[Stored data entries]
..........

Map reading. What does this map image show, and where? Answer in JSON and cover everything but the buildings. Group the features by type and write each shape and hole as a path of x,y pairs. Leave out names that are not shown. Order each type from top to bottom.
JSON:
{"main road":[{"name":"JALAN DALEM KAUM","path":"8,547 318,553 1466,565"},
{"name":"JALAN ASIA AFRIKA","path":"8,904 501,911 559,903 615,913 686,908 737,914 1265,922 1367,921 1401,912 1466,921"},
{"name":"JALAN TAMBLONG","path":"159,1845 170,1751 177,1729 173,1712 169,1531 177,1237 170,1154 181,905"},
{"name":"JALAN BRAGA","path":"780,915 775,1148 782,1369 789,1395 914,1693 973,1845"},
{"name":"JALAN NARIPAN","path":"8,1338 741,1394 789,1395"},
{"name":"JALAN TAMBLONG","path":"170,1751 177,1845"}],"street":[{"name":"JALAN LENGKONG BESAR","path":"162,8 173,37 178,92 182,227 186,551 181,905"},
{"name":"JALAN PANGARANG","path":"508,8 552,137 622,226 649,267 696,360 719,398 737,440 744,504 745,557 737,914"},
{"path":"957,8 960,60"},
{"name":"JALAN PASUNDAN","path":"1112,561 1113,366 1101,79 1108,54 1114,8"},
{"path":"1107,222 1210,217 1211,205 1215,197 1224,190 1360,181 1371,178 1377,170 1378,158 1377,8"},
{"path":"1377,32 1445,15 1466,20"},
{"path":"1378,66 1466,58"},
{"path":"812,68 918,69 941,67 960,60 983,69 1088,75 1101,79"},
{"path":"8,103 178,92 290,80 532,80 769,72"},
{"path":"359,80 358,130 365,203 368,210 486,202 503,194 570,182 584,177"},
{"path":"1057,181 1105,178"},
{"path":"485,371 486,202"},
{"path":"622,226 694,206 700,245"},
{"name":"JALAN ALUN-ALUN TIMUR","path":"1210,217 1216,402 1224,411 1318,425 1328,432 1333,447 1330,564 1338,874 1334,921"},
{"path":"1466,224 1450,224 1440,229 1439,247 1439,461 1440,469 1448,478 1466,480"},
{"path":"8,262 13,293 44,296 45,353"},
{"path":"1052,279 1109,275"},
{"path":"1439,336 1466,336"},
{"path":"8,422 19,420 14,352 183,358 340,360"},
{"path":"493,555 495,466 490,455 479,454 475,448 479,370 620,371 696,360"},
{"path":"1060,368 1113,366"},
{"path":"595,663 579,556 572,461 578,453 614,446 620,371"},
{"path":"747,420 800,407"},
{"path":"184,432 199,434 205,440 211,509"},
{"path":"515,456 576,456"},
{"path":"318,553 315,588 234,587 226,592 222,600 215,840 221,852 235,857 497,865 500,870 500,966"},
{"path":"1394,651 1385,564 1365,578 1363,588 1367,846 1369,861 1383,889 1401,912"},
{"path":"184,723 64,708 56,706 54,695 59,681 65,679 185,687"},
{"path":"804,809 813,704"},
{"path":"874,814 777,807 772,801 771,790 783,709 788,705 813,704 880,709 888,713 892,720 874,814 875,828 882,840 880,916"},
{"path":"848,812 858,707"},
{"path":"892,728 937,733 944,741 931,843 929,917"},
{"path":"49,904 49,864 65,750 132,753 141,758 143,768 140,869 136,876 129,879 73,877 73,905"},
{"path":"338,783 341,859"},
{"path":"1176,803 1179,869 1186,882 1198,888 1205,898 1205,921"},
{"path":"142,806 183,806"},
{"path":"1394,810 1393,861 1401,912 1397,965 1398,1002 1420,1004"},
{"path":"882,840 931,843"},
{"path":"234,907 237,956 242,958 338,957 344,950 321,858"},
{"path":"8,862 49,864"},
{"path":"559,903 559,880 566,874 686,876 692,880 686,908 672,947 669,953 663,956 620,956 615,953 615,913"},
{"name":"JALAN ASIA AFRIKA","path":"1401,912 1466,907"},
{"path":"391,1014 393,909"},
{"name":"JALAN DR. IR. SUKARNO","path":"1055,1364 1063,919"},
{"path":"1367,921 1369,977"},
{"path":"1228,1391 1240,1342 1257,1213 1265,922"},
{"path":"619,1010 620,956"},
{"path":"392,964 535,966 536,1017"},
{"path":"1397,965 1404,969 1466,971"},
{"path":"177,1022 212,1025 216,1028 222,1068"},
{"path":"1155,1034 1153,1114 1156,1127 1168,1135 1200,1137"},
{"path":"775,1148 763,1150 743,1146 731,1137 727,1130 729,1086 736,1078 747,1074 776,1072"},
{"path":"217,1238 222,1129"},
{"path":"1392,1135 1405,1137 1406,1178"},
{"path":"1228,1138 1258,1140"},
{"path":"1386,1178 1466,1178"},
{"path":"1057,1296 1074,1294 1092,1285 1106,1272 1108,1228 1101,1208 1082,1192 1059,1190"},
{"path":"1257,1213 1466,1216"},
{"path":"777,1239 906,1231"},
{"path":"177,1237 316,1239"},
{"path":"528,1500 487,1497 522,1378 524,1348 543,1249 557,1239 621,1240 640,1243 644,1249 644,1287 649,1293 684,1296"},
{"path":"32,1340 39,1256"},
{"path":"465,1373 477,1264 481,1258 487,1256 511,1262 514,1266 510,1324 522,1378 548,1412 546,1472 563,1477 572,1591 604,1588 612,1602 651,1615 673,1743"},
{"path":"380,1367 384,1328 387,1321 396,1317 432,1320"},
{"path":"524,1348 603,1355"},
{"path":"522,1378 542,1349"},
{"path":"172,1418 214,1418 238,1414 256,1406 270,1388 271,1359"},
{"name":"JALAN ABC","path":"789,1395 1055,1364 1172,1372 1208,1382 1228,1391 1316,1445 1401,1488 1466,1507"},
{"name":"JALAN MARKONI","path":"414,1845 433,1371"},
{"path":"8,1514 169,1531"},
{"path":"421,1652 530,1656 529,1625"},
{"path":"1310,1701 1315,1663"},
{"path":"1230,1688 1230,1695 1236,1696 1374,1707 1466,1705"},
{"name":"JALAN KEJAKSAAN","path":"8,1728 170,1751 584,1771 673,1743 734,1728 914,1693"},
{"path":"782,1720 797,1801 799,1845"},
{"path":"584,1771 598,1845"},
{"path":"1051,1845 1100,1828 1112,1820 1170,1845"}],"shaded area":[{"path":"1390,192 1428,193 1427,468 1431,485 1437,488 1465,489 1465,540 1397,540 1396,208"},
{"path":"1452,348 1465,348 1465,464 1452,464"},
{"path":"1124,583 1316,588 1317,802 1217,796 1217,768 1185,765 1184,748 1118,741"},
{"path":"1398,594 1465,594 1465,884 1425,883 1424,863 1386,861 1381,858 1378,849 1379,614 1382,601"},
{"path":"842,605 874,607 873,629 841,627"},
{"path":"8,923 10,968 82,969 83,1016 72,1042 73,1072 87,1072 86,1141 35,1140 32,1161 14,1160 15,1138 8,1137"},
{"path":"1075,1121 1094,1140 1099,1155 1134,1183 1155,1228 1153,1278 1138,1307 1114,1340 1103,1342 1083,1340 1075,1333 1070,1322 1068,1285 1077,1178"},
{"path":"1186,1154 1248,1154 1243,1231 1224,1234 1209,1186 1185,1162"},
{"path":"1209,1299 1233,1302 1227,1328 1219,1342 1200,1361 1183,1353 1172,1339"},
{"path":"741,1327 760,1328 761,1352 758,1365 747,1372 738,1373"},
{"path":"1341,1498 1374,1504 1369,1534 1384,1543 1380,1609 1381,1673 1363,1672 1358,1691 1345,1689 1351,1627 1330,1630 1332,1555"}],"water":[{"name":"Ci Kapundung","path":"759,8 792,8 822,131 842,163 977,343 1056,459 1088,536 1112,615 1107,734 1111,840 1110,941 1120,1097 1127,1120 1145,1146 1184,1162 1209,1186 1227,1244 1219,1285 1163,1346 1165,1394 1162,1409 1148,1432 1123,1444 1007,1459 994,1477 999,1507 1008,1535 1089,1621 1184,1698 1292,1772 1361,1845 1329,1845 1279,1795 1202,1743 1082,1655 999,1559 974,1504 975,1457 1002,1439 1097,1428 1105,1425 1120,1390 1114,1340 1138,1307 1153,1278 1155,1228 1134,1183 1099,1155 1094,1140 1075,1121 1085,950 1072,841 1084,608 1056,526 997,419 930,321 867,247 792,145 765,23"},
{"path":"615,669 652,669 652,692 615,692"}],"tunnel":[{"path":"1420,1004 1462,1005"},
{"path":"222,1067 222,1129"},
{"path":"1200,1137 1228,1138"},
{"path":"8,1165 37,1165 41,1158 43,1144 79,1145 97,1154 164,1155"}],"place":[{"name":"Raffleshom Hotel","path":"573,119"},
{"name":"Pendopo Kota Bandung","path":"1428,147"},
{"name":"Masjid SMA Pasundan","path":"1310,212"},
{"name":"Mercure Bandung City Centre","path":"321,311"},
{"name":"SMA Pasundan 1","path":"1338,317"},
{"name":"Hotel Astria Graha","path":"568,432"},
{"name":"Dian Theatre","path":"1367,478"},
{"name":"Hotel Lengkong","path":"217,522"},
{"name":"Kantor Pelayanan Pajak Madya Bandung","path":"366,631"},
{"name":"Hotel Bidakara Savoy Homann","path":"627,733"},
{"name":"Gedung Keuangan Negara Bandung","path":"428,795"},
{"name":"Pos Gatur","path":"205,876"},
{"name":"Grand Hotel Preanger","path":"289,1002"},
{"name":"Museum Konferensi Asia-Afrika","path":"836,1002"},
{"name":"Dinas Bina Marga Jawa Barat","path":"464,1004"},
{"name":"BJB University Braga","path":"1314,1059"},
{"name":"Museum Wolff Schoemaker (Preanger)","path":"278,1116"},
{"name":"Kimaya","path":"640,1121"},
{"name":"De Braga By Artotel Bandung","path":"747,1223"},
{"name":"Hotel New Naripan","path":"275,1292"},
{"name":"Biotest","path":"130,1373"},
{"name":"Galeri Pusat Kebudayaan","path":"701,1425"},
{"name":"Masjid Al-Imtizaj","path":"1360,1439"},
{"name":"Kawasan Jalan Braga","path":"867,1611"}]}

..........

Find how many of the lines above have the word "Bandung" in them. State only that number.

Task result | 5